- **Set of tasks**
1 > Answer these questions about the melanoma vaccine study description below:
(a) How often, and on how many occasions, are patients vaccinated in the first cycle?
(b) Which version of the CTCAE scale was used to grade adverse events?
(c) Under RECIST, what change in the sum of the longest diameter of target lesions counts as a partial response?
2 > Continue the melanoma vaccine study description below from its final sentence.

- **Extract provided**
Immunization With the MAGE-3.A1 Peptide Mixed With the Adjuvant CpG 7909 in Patients With Metastatic Melanoma

Study Description

Brief Summary

The purposes of this study are to determine whether immunization with the MAGE-3.A1 peptide mixed with CpG 7909 results in a detectable immune response; to determine the safety of this vaccine and to document the tumor response to the vaccine.

Detailed Description

Patients will be vaccinated every two weeks on six occasions. On each vaccination day, the MAGE-3.A1 peptide (300 µg) mixed with CpG 7909 (5 mg) will be administered twice intradermally (10% of the dose each) and twice subcutaneously (40% of the dose each) in the arms and thighs.

Tumor staging will be performed before inclusion and at week 13. PBL collections will be performed before starting the treatment, and at weeks 3, 7 and 13. They will provide the T lymphocytes for the immunological analysis.

Additional cycles of immunization will be proposed to patients without tumor progression requiring another treatment. A second cycle of 3 injections at 6-week intervals will be started at week 17 with the same vaccine, followed by a third cycle of 12 injections at 3-month intervals starting at month 11. At any time, progression of the disease necessitating any treatment not allowed during the study, will result in study withdrawal.

Study Design

Outcome Measures

Primary Outcome Measures

1. Number of Patients With a Detectable Cytolytic T Lymphocyte (CTL) Response Following Immunization With the MAGE-3.A1 Peptide Mixed With CpG 7909. [Up to 12 weeks]

   Blood samples were collected prior to treatment and in weeks 3, 7, and 13. Specific CTL responses directed against the MAGE-3.A1 antigen were to be assessed by using restimulation in vitro, followed by staining with the A1/MAGE-3 tetramer and cloning of the tetramer-positive lymphocytes (MLPC/tetramer/cloning assay).

Secondary Outcome Measures

1. To Determine the Safety of the Treatment by Measuring the Number of Patients With Dose Limiting Toxicities (DLT) [up to 12 weeks]

   All adverse events were graded according to the National Cancer Institute Common Terminology Criteria for Adverse Events (CTCAE) Scale, version 3.0. DLT was defined as: Any Grade 3 hematological or non-hematological toxicity other than skin or flu-like symptoms. Any Grade 4 toxicity. To be dose-limiting, an adverse event must be definitely, probably, or possibly related to the administration of MAGE-3.A1 peptide mixed with CpG 7909.

2. To Determine the Clinical Effectiveness of the Treatment by Measuring Tumor Response in Patients With Measurable Disease. [up to 12 weeks]

   Computed tomography (CT) scans were performed at screening, and at week 13. Response was assessed using RECIST version 1.0 (Therasse et al, J Natl Cancer Inst 2000; 92:205-16). Per RECIST, target lesions are categorized as follows: complete response (CR): disappearance of all target lesions (no evaluable disease); partial response (PR): ≥ 30% decrease in the sum of the longest diameter of target lesions; progressive disease (PD): ≥ 20% increase in the sum of the longest diameter of target lesions; stable disease (SD): small changes that do not meet above criteria.

- **Data provided**
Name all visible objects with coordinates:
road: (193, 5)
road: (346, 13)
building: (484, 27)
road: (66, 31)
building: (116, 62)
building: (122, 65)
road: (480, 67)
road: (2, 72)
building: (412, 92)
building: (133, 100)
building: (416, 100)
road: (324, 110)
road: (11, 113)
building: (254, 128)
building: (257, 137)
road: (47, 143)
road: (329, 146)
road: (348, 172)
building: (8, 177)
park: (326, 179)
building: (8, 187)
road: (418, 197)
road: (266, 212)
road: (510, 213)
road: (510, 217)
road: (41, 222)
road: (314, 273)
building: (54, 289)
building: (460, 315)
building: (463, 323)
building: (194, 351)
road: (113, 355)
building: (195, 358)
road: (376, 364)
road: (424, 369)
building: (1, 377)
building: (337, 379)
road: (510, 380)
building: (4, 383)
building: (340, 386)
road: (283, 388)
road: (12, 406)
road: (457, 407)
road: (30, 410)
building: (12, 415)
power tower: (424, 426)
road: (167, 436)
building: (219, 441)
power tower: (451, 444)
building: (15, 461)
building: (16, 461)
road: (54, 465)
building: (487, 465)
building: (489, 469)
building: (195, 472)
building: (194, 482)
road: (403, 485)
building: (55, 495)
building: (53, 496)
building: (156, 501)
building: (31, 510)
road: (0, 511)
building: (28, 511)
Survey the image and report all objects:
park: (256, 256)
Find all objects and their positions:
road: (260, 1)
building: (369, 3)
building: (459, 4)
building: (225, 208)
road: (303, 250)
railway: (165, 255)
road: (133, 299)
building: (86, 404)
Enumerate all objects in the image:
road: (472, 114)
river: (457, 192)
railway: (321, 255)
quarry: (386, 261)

- **Answers for the exercise**
1 >
(a) Every two weeks, on six occasions.
(b) Version 3.0.
(c) A decrease of 30% or more.

2 >
Eligibility Criteria

Criteria

Inclusion Criteria:

1. Histologically proven cutaneous melanoma, or clear cell sarcoma, which is considered as a subtype of melanoma.

2. Melanoma must be at one of the following AJCC 2002 stages:

• Regional metastatic disease (any T; N2b, N2c or N3; M0).

• Distant metastatic disease (any T; any N; M1a, M1b or M1c), except brain or leptomeningeal localizations, and except elevated LDH.

1. Patients must be HLA-A1.

2. Melanoma must express the MAGE-3 gene, as determined by RT-PCR.

3. Presence of at least one measurable or non-measurable tumor lesion, excluding leptomeningeal metastasis.

4. Expected survival of at least 3 months.

5. Karnofsky performance scale ≥70 or WHO performance status of 0 or 1.

6. Within the last 4 weeks prior to study day 1, vital laboratory parameters should be within normal range, except for the following laboratory parameters, which must be within the ranges specified:

Lab Parameter Range

• Hemoglobin ≥ 10 g/dl or ≥ 6,25 mmol/l

• Granulocytes ≥ 1,500/µl

• Lymphocytes ≥ 700/µl

• Platelets ≥ 100,000/µl

• Serum creatinine ≤ 2.0 mg/dl or ≤ 177 µmol/l

• Serum bilirubin ≤ 2.0 mg/dl or ≤ 34.2 µmol/l

• ASAT and ALAT ≤ 2 x the normal upper limits

• LDH ≤ the normal upper limit.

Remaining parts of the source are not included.